### Activity:
Show each line from the rows below that contains the word "Plug". Case counts.

### Supplied material:
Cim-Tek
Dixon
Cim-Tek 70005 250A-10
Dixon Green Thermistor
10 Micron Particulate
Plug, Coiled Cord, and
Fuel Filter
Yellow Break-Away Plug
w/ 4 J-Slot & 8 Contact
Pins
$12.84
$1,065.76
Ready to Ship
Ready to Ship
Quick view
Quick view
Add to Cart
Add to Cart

### Result of the task:
Plug, Coiled Cord, and
Yellow Break-Away Plug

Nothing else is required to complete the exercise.